The publicly listed diversified investment firm, which owns all of Bakrie’s business enterprises, signed the gas transportation agreement (GTA) for the project with Malaysia’s Petronas Carigali Muriah Ltd. — the oil and gas field’s operator — and PLN in Jakarta on Monday. BNBR president director Bobby Gafur Umar said the company would start the tender process for the project’s engineering, procurement and construction (EPC) in the first quarter of 2013.

“The firm is now working on the Amdal [environmental impact analysis] and the engineering permits for the project before moving on to the procurement of the pipelines and beginning construction.”
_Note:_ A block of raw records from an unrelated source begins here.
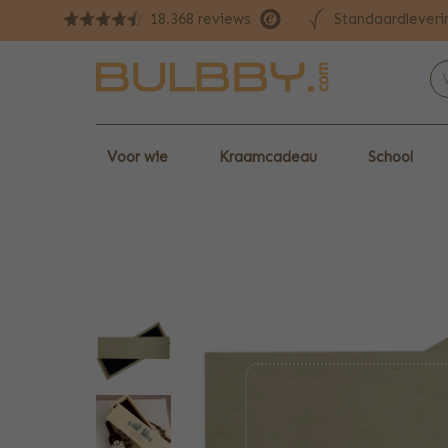
Standaardleveri
18.368 reviews
Voor wie
Kraamcadeau
School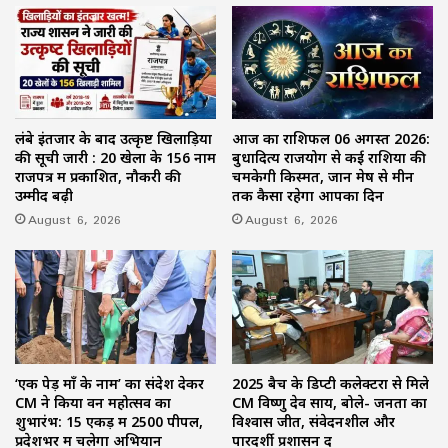
फोर्स बैठक में CM विष्णु देव साय ने दिए प्रभावी
क्रियान्वयन के निर्देश
लंबे इंतजार के बाद उत्कृष्ट खिलाड़ियों
आज का राशिफल 06 अगस्त 2026:
की सूची जारी : 20 खेलों के 156 नाम
बुधादित्य राजयोग से कई राशियों की
राजपत्र में प्रकाशित, नौकरी की
चमकेगी किस्मत, जानें मेष से मीन
उम्मीद बढ़ी
तक कैसा रहेगा आपका दिन
August 6, 2026
August 6, 2026
‘एक पेड़ माँ के नाम’ का संदेश देकर
2025 बैच के डिप्टी कलेक्टरों से मिले
CM ने किया वन महोत्सव का
CM विष्णु देव साय, बोले- जनता का
शुभारंभ: 15 एकड़ में 2500 पीपल,
विश्वास जीतें, संवेदनशील और
प्रदेशभर में चलेगा अभियान
पारदर्शी प्रशासन दें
Under the GTA, the toll fee for the gas to be distributed along the pipeline will be US 37 cents per million metric British thermal units (mmbtu). Meanwhile, the price of gas at the well head was agreed between Petronas and PLN at $4.61 per mmbtu in July this year. BNBR, Bobby said, would spend around $175 million on the pipeline project, which is expected to have the capacity to distribute as much as 180 million standard cubic feet per day (mmscfd).
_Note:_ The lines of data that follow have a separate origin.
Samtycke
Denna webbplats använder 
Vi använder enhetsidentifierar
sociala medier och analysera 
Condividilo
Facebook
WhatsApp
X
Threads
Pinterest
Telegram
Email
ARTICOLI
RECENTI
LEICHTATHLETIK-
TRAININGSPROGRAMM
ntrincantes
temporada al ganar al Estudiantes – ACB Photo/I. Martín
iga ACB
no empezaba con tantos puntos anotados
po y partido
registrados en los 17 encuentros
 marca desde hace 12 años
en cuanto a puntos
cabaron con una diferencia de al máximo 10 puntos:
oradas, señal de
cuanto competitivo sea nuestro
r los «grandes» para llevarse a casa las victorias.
By late 2014, the amount of gas to be distributed will be 116 mmscfd from the Kepodang field, which is located in the Muriah oil and gas block in offshore North Java operated by Petronas, to the 1,000-megawatt (MW) Tambaklorok plant, located in Semarang, Central Java.

The Kepodang-Tambaklorok project will be the first stage of the company’s Kalimantan-Java gas pipeline network project, which will comprise as much as 1,200 kilometers of new, planned pipelines.

The project itself has been delayed for years, as the initial plan was for Petronas to build the pipeline under the upstream scheme. However, in 2009, the concession holder for the Kalimantan-Java pipeline, BNBR, wanted to incorporate the Kepodang-Tambaklorok pipeline into the Kalija project under the downstream scheme.

The Energy and Mineral Resources Ministry approved BNBR’s bid in 2010, saying it would produce greater revenue for the country as the government would not pay back the construction cost as fixed in the “cost recovery” regulation.